Direct laser-assisted fabrication of turbostratic graphene electrodes: Comparing symmetric and zinc-ion hybrid supercapacitors

Lasers offer a versatile means towards the single-step, binder-free synthesis of three-dimensional graphene-like porous networks, providing an enticing alternative over energy intensive, multi-step traditional synthesis protocols creating unwanted waste streams. Here, we report on a novel laser-assisted method for the one-step preparation of the electrode component, not solely the active material, based on the simultaneous synthesis of turbostratic graphene-like structures on a carbon precursor and its transfer/deposition on the selected current collector.

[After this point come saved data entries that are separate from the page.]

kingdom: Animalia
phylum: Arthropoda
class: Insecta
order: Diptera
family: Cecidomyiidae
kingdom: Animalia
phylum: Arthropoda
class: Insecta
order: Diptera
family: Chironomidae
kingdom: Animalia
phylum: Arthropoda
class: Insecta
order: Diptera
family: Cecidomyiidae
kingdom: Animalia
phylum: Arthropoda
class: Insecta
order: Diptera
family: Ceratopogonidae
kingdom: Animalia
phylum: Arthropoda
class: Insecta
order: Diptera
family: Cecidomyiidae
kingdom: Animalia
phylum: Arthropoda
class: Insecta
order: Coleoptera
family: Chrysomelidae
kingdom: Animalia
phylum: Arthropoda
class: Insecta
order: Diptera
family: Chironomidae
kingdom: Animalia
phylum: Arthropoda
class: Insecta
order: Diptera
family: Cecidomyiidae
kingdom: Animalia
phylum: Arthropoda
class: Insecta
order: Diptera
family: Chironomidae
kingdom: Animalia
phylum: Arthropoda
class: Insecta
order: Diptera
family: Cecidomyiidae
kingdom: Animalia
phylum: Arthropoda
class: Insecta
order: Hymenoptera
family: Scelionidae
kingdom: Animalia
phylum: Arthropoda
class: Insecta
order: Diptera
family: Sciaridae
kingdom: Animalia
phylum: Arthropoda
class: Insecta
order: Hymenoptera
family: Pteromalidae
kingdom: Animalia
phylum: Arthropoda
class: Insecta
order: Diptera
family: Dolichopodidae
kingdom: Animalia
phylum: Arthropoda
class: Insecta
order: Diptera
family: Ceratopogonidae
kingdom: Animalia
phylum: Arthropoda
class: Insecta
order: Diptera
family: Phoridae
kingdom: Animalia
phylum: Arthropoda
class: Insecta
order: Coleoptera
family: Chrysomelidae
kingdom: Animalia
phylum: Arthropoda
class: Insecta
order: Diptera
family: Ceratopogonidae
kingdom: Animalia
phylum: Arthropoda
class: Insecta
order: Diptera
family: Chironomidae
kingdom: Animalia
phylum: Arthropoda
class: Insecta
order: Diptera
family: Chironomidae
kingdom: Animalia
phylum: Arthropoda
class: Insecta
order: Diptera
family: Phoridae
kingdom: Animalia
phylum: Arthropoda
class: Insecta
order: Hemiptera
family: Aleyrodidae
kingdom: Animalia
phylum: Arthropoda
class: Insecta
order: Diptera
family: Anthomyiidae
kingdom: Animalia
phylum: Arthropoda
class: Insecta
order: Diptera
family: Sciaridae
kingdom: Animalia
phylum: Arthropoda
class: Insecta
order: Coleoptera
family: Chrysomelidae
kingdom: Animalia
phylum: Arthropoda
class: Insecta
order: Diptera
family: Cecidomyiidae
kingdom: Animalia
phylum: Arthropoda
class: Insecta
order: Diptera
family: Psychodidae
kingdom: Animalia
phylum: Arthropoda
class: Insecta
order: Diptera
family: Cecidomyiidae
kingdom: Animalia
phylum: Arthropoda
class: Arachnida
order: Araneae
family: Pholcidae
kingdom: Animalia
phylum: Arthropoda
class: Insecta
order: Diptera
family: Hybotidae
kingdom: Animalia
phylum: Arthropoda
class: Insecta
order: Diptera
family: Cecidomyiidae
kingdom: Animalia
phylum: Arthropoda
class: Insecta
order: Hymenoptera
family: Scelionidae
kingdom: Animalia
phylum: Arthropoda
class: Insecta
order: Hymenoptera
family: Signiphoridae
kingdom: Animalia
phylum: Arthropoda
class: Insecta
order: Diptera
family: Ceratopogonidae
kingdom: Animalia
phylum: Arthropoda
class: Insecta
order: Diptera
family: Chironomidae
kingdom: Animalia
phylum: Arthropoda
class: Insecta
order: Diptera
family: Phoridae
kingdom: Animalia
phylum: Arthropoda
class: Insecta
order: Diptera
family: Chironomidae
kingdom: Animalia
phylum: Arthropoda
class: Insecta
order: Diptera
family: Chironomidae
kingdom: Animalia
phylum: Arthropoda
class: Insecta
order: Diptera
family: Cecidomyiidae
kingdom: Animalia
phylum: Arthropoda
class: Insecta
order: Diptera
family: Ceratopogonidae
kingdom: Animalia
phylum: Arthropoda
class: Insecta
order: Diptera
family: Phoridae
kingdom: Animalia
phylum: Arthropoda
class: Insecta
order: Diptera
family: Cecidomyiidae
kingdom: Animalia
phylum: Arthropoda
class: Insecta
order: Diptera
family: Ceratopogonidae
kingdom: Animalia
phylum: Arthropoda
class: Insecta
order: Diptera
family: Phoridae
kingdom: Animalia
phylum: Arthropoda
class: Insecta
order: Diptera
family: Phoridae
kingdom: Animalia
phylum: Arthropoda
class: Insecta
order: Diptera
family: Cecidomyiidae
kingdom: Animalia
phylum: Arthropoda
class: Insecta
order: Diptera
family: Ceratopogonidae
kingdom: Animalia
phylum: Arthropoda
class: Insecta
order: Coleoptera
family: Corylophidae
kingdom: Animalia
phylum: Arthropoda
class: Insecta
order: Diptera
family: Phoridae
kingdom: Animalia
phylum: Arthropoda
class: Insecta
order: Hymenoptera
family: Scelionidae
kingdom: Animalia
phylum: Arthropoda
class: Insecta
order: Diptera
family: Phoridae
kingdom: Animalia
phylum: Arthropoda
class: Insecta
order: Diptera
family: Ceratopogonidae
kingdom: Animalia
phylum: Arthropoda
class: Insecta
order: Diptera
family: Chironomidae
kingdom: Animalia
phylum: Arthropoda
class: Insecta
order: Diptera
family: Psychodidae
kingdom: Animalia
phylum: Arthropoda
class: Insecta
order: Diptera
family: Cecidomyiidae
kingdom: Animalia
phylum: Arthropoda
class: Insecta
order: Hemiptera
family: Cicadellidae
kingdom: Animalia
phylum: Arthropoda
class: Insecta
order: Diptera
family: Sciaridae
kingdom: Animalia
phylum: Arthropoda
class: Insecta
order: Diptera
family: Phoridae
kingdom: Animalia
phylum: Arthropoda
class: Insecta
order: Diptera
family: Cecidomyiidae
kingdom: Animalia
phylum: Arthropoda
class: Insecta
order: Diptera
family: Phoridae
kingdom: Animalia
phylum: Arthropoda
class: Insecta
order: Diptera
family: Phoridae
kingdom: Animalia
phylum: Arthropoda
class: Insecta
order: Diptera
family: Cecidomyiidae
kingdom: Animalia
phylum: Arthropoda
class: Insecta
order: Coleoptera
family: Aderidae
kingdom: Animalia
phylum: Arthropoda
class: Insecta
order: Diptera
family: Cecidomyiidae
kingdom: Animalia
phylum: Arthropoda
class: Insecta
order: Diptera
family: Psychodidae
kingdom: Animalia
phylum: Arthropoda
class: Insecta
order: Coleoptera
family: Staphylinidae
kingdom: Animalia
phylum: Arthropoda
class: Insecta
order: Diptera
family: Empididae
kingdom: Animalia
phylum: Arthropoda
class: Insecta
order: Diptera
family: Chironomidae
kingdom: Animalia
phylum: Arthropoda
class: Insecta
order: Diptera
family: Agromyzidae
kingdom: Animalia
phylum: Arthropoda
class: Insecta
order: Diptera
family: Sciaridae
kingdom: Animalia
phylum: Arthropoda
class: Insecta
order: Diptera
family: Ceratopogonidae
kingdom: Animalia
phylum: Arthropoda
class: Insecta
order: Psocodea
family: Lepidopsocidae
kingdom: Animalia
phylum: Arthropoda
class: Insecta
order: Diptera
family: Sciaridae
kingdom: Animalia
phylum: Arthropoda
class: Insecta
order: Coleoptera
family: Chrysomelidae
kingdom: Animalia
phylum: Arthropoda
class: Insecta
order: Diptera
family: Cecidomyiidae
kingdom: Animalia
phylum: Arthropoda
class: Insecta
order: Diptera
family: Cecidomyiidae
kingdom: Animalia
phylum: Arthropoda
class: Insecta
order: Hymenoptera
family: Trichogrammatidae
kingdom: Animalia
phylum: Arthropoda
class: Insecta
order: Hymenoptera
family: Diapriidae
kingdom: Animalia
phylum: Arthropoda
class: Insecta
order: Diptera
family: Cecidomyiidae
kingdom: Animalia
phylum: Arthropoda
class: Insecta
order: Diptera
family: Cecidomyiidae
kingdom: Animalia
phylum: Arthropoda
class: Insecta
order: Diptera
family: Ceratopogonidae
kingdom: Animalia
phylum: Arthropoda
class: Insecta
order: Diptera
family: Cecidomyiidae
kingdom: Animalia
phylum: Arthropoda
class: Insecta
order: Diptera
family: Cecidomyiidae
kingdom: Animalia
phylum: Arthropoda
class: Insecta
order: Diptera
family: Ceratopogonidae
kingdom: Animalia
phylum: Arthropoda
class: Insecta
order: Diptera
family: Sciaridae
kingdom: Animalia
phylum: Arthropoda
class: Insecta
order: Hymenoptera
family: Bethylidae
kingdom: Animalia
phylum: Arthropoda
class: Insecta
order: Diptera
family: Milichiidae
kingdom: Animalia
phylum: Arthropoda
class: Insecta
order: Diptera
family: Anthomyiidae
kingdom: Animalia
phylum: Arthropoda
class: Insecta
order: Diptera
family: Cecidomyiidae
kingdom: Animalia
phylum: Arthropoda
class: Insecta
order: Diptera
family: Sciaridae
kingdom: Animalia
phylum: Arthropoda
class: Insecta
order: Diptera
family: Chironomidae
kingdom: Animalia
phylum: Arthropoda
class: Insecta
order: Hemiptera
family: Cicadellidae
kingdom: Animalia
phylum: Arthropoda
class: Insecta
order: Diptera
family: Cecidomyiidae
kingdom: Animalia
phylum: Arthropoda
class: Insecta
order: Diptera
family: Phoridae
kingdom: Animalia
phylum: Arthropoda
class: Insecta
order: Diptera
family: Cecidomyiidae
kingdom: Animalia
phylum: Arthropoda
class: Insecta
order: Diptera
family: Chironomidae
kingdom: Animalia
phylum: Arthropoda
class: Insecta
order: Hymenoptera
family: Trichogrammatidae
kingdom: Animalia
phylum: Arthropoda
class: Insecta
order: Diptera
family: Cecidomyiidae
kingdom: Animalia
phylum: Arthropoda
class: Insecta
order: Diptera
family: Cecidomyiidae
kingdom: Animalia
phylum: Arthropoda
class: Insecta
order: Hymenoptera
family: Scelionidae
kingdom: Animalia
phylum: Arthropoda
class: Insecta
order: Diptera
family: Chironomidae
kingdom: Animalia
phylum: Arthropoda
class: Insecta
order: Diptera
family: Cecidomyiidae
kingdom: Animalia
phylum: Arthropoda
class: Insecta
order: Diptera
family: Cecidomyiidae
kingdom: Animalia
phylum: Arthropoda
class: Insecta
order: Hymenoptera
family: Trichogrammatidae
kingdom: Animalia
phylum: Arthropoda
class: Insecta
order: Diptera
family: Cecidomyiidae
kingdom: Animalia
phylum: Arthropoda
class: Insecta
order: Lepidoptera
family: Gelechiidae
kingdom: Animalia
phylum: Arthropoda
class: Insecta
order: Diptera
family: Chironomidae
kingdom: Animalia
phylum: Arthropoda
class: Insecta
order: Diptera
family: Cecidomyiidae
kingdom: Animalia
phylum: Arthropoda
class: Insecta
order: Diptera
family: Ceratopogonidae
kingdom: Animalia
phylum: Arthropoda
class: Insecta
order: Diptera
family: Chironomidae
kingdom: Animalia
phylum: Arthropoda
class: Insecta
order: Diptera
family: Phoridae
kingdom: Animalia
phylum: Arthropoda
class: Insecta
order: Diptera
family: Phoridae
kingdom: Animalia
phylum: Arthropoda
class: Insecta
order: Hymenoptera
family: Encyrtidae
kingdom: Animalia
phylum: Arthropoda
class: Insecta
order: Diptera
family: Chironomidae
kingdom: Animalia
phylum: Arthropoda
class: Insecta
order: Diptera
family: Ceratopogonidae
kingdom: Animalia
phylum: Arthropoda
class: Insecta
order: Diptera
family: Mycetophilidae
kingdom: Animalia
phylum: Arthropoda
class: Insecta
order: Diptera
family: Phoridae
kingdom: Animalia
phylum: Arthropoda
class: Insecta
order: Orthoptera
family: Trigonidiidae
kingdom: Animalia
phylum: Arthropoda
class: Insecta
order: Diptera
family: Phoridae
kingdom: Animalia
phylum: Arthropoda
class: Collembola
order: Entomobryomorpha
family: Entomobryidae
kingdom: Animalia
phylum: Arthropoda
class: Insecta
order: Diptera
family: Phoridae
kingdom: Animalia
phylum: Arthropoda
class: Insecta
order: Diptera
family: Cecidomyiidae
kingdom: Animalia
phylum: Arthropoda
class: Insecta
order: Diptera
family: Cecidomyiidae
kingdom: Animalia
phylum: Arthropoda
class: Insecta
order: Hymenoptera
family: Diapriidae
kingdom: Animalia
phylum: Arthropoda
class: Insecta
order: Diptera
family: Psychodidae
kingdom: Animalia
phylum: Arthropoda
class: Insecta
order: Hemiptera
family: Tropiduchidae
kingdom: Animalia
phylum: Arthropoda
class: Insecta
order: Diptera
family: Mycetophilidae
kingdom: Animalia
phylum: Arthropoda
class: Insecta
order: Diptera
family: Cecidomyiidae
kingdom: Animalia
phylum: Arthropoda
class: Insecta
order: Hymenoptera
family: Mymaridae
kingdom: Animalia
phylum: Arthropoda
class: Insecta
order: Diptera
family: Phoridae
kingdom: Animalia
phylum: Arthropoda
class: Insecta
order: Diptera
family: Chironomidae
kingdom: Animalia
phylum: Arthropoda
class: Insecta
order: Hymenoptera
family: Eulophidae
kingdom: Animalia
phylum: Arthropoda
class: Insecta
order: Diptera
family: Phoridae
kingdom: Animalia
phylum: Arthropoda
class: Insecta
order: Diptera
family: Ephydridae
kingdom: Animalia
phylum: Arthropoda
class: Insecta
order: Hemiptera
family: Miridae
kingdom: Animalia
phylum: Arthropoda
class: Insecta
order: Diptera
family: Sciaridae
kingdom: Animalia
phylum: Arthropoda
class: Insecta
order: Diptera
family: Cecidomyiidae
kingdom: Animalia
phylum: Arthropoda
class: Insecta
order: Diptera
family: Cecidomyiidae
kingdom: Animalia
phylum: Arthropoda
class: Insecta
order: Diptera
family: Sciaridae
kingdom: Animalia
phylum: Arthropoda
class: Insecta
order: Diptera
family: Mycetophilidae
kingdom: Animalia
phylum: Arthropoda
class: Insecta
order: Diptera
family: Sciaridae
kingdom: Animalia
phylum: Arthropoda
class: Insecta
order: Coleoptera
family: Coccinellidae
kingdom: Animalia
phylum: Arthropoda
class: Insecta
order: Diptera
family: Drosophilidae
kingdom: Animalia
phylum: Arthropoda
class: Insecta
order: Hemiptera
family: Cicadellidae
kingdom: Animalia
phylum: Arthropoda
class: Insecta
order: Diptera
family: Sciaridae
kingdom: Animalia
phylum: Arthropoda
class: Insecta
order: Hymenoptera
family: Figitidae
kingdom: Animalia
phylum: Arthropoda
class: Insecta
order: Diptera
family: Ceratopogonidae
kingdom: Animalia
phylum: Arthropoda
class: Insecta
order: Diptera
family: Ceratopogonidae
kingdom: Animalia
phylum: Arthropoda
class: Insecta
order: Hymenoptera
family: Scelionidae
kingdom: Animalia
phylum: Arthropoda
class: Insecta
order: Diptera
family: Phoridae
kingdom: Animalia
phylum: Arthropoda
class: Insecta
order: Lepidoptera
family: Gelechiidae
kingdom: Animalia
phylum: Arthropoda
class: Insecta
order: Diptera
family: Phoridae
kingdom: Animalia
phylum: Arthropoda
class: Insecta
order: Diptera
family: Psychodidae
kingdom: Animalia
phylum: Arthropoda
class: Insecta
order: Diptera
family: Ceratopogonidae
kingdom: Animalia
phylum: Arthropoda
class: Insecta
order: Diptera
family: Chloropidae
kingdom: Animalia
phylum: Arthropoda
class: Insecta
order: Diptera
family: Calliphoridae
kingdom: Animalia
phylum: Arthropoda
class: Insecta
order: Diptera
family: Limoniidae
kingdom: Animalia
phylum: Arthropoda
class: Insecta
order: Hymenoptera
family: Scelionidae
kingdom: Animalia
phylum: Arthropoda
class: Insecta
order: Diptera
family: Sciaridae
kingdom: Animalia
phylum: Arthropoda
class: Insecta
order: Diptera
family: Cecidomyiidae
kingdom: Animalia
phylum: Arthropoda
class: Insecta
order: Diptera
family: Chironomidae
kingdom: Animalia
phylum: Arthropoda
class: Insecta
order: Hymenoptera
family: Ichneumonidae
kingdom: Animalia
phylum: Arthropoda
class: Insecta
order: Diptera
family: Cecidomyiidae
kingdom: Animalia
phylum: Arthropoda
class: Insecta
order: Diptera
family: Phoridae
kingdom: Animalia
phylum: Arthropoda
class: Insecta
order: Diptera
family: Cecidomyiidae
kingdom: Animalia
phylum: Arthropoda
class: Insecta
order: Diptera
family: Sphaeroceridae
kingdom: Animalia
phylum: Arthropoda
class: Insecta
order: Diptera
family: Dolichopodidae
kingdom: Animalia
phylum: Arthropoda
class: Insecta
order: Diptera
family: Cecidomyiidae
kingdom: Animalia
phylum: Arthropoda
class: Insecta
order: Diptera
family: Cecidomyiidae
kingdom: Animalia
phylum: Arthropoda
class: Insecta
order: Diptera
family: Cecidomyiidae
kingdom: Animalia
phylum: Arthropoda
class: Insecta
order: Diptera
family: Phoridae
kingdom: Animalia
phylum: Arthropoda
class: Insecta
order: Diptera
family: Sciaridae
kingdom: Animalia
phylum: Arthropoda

The performance of the graphene-based electrodes was electrochemically evaluated for both electric double layer capacitor (EDLC) and zinc-ion hybrid capacitor (ZIC) configurations. The performance of the EDLC devices was found to be superior to that of the current state-of-the-art devices prepared by laser-grown graphene. The ZIC exhibited higher areal energy density than the symmetric devices by one order of magnitude. The devices showed very low equivalent series resistance, good rate performance and high long-term cycling stability. Notably, the EDLC with the KOH electrolyte demonstrated an unexpected similar to 20% increase in capacitance during the stability test of 10,000 cycles. This result was attributed to the substantial increase of oxygen content of the graphene electrodes, which act as sites for redox activity.

Automated summary

In this study, a laser-assisted method was developed to synthesize three-dimensional graphene-like porous networks, which offers a single-step, binder-free approach and shows improved performance compared to traditional synthesis protocols. The graphene-based electrodes prepared using this method exhibited excellent performance in terms of energy density, resistance, and cycling stability.